Division 5 has always been the domain of the SR26 and for line, the only SR26 in the race, this year, T-Rex will be a leading contender for line. Other prospects will again be the bigger boats, the Lidgard 40 Domino or with the wind a little aft, the well modified Ross 830 Bump n Grind. On handicap, whilst being a smaller boat won't help, the Farr 727 Crac a Jac looks to have a deal of experience on board and should have a chance. Other good chances look to be the much traveled Open Country and the Farr 9.2 Hot Gossip.
Division 6 for the bigger multihulls, no surprises that I'm picking Vodafone as a red hot favourite for line.
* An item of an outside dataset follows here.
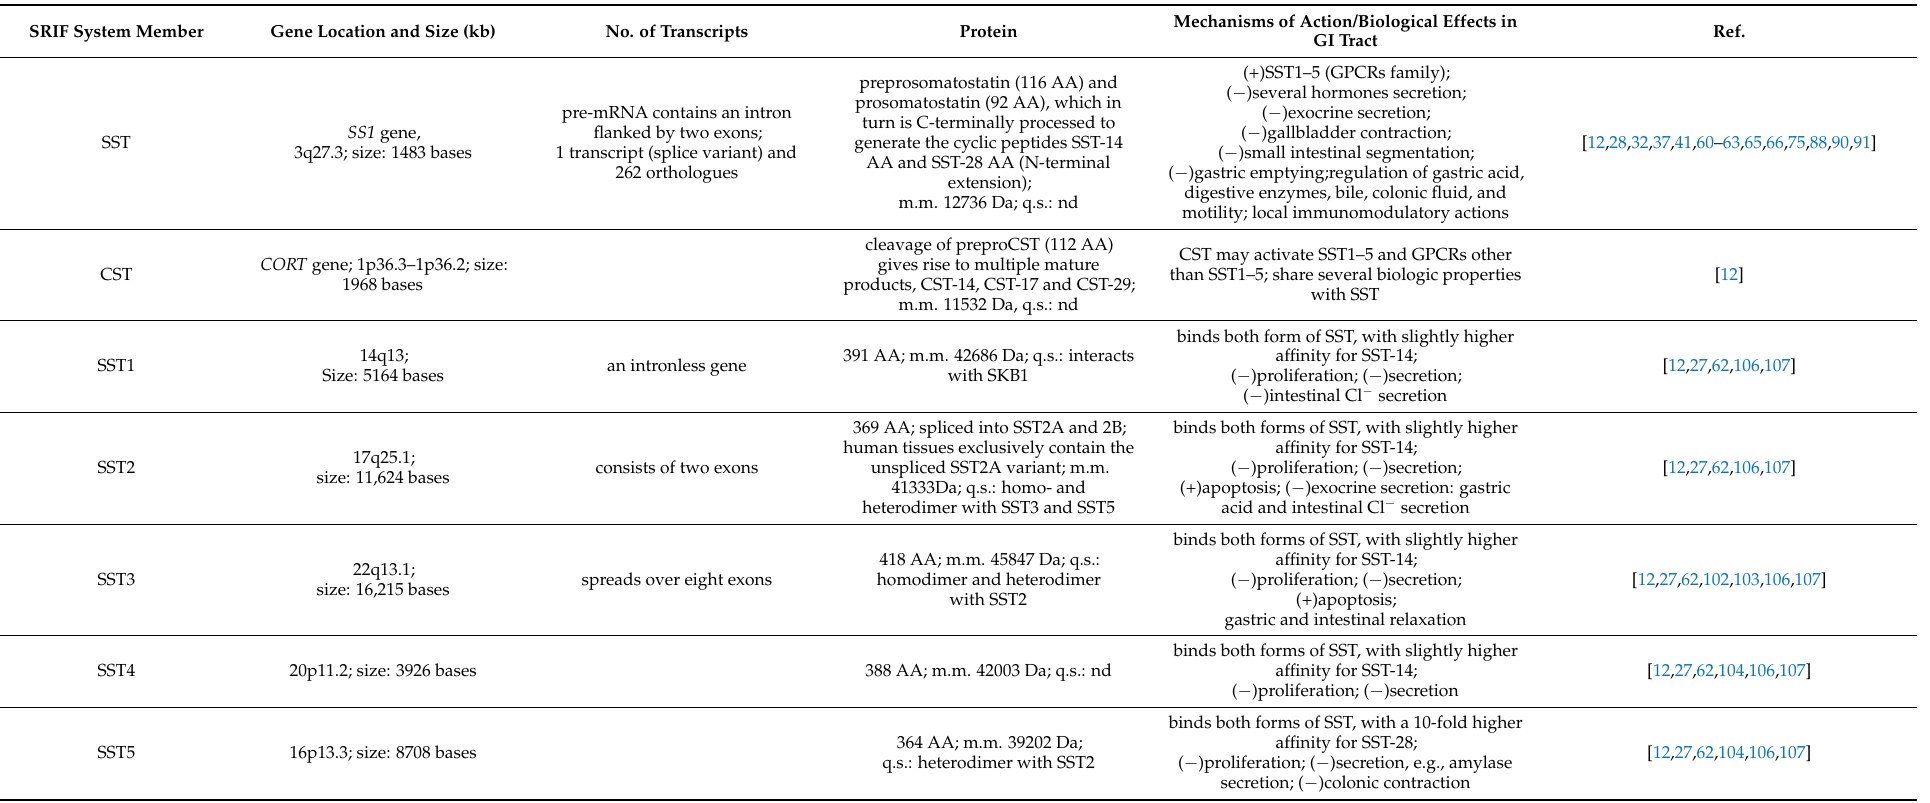
Table 1. Molecular characteristics of the human SRIF system components and the major biological effects in the gastrointestinal (GI)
On handicap, whilst they'll have to scurry to finish with the best of the weather, I quite like the chances of the more cruising oriented multis, look for Impreza or Fruition to be challenging along with the other ORMA 60 in the fleet, Titi Nui.
For the smaller multis of Division 7, with the withdrawal of Ninja, favourites for line will fall to Charleston, Timberwolf and Frantic Drift. My pick will be the smallest, Charleston. Handicap should again be quite a battle, I think this one may go to Frantic Drift though Dirty Deeds and Borderline should be well in there keeping her honest.
Finally, for the more relaxed in Division 8, my pick will be the Hanse 400 Devana for line and with the forecast as it is, she also looks a reasonable chance for handicap. Other good chances look to be the improving Townson 32 Takahoa and the somewhat bigger Senior design, Latitude.
Thanks for writing this up for us Mark!